Non-indigenous people first explored the area of Laguna San Rafael in the year 1675. The glacier of the same name was a land-terminating glacier during that time. It probably reached again the lagoon at some time between 1741 and 1766, and it has been a tidewater glacier since that date.

The park was designated a World Biosphere Reserve by UNESCO in 1979.

==Geography==
The park comprises some of the higher Andes mountains of Patagonia, such as the Monte San Valentín, Cerro Arenales, Cerro Hyades and Cerro Pared Norte.

This park contains a number of rivers. San Tadeo River is located in the Isthmus of Ofqui and flows into San Quintín Bay in the north part of the Gulf of Penas. Also there are various rivers bordering the park, such as the Baker River and the Exploradores River. Témpanos River (not really a river) connects San Rafael Lagoon with the Gulf Elefantes, the southern part of Moraleda Channel.

Presidente Ríos Lake spans the border between the park and Las Guaitecas National Reserve.

==Climate==

San Rafael Glacier retreat (foreground) between 1990 and 2000.

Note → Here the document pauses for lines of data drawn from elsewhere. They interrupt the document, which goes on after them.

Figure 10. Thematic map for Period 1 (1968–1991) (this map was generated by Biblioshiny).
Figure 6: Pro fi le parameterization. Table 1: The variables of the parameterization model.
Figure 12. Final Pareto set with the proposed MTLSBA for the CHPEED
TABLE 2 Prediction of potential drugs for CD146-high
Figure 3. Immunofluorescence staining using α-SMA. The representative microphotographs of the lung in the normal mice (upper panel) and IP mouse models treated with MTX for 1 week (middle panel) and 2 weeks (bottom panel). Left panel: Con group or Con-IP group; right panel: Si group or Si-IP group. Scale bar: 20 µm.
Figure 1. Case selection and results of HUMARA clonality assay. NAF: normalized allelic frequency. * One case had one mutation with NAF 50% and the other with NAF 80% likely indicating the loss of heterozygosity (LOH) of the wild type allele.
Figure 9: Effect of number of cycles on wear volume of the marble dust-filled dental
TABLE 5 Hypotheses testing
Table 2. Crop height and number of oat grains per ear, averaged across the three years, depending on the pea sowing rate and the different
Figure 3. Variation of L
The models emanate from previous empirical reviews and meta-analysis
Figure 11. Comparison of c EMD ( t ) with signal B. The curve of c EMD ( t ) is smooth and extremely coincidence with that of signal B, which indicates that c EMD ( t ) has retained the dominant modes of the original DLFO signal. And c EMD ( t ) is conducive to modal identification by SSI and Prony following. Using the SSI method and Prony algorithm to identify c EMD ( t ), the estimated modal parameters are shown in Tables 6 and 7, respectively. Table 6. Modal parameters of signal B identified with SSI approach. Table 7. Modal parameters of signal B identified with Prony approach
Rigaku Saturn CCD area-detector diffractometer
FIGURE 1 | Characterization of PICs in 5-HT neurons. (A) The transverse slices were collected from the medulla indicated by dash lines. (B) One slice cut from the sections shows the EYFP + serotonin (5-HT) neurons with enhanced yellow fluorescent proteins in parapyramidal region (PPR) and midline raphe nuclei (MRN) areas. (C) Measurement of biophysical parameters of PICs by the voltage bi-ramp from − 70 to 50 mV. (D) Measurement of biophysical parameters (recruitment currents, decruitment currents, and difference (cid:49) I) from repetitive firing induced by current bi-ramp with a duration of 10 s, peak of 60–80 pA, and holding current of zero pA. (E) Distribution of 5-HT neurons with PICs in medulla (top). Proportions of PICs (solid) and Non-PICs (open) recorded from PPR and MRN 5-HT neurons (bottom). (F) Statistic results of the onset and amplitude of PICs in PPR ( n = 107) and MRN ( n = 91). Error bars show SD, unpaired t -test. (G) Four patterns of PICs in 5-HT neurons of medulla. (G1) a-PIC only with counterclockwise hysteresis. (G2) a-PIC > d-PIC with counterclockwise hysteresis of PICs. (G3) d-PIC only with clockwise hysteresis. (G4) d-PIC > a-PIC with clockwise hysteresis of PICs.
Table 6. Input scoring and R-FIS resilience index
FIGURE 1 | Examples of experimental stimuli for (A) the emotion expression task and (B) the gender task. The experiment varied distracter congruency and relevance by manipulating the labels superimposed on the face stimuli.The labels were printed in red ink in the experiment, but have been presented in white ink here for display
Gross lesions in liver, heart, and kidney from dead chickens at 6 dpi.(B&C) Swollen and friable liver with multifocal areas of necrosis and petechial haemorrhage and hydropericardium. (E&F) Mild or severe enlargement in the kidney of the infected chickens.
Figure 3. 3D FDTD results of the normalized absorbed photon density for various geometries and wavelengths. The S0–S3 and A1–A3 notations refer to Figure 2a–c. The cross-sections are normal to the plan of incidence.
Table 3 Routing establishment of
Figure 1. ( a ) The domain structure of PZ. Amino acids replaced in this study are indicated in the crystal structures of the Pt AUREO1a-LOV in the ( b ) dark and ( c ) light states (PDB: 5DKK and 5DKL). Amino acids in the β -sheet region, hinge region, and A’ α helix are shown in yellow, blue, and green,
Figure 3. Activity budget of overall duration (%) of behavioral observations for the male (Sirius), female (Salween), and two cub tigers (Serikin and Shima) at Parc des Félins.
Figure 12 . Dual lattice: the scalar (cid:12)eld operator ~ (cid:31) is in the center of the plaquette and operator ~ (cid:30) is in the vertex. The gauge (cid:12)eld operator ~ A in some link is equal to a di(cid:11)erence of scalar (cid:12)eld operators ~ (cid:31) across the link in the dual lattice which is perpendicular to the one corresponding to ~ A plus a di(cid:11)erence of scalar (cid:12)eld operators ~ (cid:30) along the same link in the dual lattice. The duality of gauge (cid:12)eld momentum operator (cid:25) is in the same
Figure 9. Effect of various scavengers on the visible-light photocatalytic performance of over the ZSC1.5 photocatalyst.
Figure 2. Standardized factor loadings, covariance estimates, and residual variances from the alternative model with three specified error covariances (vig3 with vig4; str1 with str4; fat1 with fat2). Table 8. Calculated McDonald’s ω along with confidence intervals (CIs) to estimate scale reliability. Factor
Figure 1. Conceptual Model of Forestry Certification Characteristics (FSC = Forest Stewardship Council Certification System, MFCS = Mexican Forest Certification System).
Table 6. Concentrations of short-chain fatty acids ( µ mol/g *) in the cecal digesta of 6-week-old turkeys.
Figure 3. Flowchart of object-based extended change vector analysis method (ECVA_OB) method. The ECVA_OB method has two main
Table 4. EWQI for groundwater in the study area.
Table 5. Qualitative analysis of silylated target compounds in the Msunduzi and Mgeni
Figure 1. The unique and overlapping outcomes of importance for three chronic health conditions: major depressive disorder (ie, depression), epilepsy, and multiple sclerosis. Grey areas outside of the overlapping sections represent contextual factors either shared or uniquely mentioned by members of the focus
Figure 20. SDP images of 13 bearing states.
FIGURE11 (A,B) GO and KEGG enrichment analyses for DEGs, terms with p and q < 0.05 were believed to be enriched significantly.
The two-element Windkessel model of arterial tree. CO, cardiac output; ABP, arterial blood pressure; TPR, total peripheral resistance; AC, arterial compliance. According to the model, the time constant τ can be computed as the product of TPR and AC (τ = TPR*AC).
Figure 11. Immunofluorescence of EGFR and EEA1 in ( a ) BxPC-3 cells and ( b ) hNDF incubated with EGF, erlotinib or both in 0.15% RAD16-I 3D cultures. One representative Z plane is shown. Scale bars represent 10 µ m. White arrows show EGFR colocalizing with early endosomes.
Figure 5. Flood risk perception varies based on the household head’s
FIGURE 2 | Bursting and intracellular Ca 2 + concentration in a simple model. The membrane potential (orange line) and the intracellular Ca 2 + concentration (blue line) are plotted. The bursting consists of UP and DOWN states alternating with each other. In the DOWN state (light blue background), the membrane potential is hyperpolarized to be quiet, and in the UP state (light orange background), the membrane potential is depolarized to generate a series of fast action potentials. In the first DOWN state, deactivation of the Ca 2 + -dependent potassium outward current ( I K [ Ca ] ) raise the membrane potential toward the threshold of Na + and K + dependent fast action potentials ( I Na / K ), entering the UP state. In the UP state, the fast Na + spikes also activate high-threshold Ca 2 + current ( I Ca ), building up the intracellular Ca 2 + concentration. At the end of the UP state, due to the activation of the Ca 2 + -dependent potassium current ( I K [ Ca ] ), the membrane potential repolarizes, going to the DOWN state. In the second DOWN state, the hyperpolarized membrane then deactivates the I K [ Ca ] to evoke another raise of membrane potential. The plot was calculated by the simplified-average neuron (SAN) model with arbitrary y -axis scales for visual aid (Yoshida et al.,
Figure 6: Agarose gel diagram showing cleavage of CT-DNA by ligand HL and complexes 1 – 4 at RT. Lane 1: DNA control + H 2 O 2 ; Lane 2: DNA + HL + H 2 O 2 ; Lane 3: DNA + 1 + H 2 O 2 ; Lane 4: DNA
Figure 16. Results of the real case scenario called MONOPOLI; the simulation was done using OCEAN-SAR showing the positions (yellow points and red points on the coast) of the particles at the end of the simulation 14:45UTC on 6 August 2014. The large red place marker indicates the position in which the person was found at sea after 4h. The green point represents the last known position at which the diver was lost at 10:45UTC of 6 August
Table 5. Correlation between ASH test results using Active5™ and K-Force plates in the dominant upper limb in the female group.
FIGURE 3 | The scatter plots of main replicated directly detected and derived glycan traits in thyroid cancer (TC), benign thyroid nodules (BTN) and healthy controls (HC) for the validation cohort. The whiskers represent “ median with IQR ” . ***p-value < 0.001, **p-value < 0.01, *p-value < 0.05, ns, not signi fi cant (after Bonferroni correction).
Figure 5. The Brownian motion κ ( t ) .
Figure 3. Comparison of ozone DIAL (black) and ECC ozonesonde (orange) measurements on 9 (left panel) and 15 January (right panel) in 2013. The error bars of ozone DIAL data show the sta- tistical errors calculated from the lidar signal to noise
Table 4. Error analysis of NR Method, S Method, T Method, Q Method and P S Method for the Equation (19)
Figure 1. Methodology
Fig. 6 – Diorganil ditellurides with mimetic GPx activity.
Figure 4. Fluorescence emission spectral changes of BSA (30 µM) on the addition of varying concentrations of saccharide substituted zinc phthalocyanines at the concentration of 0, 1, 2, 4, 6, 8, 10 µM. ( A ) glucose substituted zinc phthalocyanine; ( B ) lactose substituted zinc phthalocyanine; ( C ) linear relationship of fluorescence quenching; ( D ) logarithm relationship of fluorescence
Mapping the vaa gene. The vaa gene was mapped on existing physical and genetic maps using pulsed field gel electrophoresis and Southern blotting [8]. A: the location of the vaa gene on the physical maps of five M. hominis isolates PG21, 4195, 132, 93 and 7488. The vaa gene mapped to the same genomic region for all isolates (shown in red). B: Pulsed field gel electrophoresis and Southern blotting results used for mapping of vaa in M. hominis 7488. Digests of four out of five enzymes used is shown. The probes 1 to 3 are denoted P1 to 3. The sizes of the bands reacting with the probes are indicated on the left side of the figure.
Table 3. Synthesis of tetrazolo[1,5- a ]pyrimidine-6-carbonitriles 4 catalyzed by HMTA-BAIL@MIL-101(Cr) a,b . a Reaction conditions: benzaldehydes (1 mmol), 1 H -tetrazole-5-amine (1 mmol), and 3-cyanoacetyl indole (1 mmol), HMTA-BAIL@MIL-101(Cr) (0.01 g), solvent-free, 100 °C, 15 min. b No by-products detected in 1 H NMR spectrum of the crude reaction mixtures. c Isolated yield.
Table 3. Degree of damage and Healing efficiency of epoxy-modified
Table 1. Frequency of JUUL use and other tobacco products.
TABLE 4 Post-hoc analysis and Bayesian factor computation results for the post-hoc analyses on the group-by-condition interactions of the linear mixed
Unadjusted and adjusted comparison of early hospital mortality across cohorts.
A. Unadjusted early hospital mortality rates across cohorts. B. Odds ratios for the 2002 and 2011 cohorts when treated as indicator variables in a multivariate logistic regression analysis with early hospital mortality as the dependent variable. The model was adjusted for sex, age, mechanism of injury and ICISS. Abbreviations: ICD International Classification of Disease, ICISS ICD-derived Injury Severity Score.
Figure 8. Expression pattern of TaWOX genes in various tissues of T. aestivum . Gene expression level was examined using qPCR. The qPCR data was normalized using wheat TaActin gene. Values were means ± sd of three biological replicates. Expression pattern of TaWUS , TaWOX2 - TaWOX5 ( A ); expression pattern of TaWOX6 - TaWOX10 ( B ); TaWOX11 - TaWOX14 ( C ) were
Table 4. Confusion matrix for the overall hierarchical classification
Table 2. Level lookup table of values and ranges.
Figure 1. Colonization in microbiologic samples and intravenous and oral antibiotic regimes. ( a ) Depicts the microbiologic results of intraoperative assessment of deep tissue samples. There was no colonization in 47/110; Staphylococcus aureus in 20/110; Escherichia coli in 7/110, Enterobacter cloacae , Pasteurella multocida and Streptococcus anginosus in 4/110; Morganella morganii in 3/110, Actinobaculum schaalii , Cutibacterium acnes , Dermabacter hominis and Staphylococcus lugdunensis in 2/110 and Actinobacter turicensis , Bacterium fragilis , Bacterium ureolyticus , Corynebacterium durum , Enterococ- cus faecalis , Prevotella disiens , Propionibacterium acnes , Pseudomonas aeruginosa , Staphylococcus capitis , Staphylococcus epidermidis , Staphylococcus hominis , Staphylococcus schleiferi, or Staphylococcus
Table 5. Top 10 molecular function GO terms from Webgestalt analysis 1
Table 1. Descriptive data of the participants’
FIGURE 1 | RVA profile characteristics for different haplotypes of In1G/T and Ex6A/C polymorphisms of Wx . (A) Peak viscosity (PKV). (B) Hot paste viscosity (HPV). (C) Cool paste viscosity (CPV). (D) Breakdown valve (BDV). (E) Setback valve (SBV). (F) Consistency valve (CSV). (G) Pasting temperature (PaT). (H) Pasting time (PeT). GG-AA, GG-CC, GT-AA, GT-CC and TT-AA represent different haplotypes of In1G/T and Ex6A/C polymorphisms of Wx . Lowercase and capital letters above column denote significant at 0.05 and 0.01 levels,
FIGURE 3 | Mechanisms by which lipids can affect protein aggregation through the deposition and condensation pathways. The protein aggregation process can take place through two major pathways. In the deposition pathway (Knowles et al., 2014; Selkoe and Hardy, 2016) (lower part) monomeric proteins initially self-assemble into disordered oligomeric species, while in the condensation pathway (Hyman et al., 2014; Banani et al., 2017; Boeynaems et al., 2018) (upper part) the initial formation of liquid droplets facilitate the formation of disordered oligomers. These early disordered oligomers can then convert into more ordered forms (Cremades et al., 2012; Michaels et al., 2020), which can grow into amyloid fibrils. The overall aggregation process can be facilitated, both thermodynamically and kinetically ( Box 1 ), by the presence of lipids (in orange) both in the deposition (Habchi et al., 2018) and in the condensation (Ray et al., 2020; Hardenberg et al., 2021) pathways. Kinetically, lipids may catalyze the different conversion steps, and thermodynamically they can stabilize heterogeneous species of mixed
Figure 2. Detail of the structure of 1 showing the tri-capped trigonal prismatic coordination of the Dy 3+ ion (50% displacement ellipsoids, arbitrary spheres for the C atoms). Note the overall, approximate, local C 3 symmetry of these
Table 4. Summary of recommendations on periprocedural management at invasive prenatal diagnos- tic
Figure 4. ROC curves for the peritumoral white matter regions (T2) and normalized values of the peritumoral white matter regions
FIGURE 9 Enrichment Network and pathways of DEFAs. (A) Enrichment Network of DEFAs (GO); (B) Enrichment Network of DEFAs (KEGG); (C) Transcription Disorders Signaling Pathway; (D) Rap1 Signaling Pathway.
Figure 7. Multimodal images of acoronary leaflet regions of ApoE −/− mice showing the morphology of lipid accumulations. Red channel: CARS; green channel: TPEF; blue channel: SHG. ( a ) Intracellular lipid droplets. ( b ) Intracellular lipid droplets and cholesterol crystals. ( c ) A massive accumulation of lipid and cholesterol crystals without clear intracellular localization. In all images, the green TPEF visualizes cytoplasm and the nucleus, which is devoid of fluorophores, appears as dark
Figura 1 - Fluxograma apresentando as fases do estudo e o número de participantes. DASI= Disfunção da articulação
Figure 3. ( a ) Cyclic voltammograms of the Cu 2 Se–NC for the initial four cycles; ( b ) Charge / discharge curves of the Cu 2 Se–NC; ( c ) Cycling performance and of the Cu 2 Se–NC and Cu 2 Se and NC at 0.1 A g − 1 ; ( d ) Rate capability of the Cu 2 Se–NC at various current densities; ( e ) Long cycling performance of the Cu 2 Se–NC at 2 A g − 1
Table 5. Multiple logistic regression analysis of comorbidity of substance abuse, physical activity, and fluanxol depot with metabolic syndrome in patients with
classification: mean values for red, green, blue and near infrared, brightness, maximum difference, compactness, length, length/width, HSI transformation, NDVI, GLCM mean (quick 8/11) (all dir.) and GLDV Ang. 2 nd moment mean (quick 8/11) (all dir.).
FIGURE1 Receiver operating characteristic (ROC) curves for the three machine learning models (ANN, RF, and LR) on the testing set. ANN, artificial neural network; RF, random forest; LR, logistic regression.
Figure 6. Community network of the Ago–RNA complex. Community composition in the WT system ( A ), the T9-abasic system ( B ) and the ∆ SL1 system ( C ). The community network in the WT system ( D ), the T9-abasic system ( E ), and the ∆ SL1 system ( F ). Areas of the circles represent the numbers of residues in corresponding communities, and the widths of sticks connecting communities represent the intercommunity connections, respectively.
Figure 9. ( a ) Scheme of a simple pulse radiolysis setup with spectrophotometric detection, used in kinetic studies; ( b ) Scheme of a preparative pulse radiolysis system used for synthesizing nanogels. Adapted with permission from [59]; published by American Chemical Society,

Average annual rainfall at Cabo Raper (lat 46°50' S.), on the open coast of the Taitao Peninsula, is about 2000 mm. Going eastward, the amount of precipitation increases in the sheltered areas of the Chilean Inside Passage, being similar to that of Los Lagos Region. The average annual precipitation recorded between 1981 and 1985 at Laguna San Rafael weather station (lat 46°37' S.) was 4440 mm. At higher elevations, the precipitation increase is significant and is in the form of snow on the Northern Patagonian Ice Field, being recorded over 6000 mm of annual precipitation.

Climate data for Cabo Raper (1961-1990)
| Month | Jan | Feb | Mar | Apr | May | Jun | Jul | Aug | Sep | Oct | Nov | Dec | Year |
| Mean daily maximum °C (°F) | 14.3 (57.7) | 14.0 (57.2) | 13.6 (56.5) | 12.5 (54.5) | 11.1 (52.0) | 10.0 (50.0) | 9.4 (48.9) | 8.9 (48.0) | 9.6 (49.3) | 10.5 (50.9) | 11.5 (52.7) | 12.9 (55.2) | 11.5 (52.7) |
| Daily mean °C (°F) | 11.5 (52.7) | 11.4 (52.5) | 11.0 (51.8) | 10.1 (50.2) | 8.9 (48.0) | 7.3 (45.1) | 6.7 (44.1) | 6.6 (43.9) | 7.2 (45.0) | 8.0 (46.4) | 9.3 (48.7) | 10.3 (50.5) | 9.0 (48.2) |
| Mean daily minimum °C (°F) | 8.7 (47.7) | 8.5 (47.3) | 7.9 (46.2) | 7.0 (44.6) | 6.0 (42.8) | 4.6 (40.3) | 4.3 (39.7) | 4.1 (39.4) | 4.7 (40.5) | 5.3 (41.5) | 6.6 (43.9) | 7.6 (45.7) | 6.3 (43.3) |
| Average precipitation mm (inches) | 149.1 (5.87) | 132.0 (5.20) | 149.4 (5.88) | 155.5 (6.12) | 162.7 (6.41) | 158.0 (6.22) | 166.0 (6.54) | 147.8 (5.82) | 121.5 (4.78) | 136.2 (5.36) | 146.6 (5.77) | 142.2 (5.60) | 1,767 (69.57) |
Source: Meteorología Interactiva

==Biology==
The park is a World Biosphere Reserve by UNESCO.

Several species of birds find shelter in the park, including black-browed albatrosses, great grebes, black-necked swans and cormorants.

Terrestrial and marine wildlife in this area also include South American gray fox, South Andean deer, Chilean dolphins, South American sea lions, marine otters, southern elephant seals, and so on. Baleen whales migrate into Gulf of Penas, and it is notable that the gulf is possibly a wintering/calving ground for the critically endangered population of Southern Right Whale.